● ARTICLE
__________

Good News Network: 'On January 21, 1982, B.B. King donated his record collection
to the University of Mississippi...'
https://www.goodnewsnetwork.org/events070121/
>40 years ago today, B.B. King donated a personal collection of, depending on whos reporting, anywhere from 7,000 to 20,000 blues records to the University of Mississippi to helped establish The Blues Archive at their Center for the Study of Southern Culture. The U-Miss Blues Archive is the largest of its kind in the country, and one of the largest in the world, having since grown to hold 70,000 blues, jazz and other southern music records. B.B. Kings collection is a solid item amid the shimmering mass of vinyl and CDs, includes thousands of posters, images, and other pieces of memorabilia, and is occasional pulled out for a radio special.

__________

● ROWS
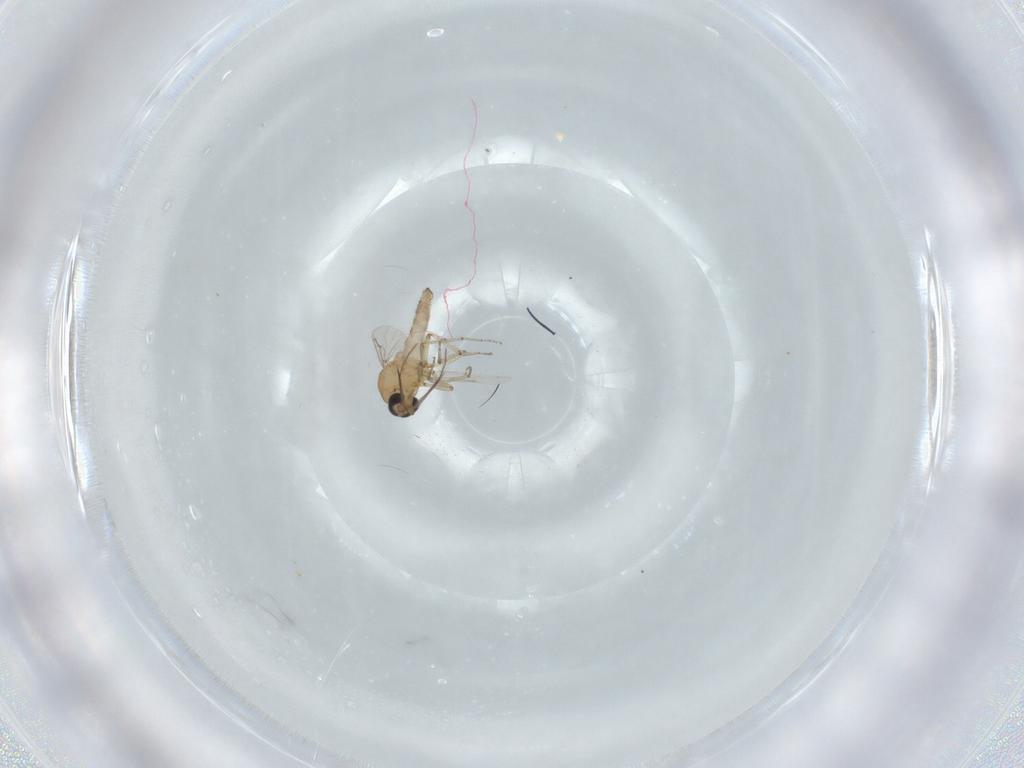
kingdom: Animalia
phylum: Arthropoda
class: Insecta
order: Diptera
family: Ceratopogonidae
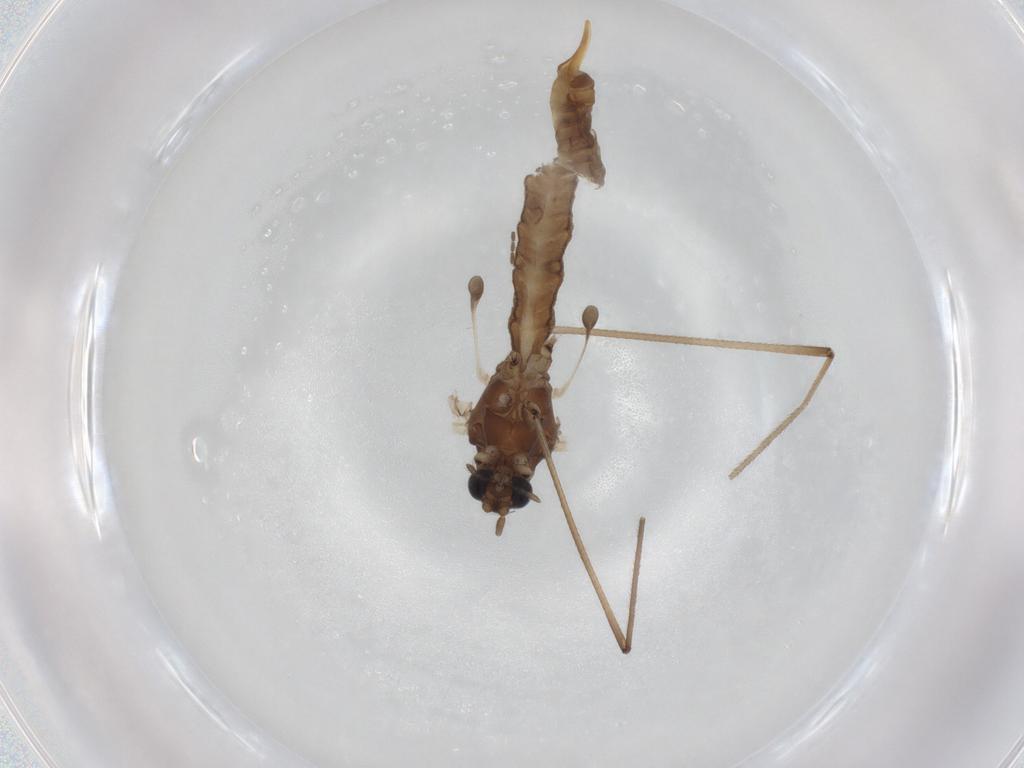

__________

● TASK PROMPT
Answer these questions from the article on B.B. King's donation above.
1. On what date did B.B. King donate his record collection to the University of Mississippi?
2. At which center of the university was The Blues Archive established?
3. How many records does the archive now hold?

● WRITTEN RESPONSE
1. January 21, 1982.
2. The Center for the Study of Southern Culture.
3. 70,000 blues, jazz and other southern music records.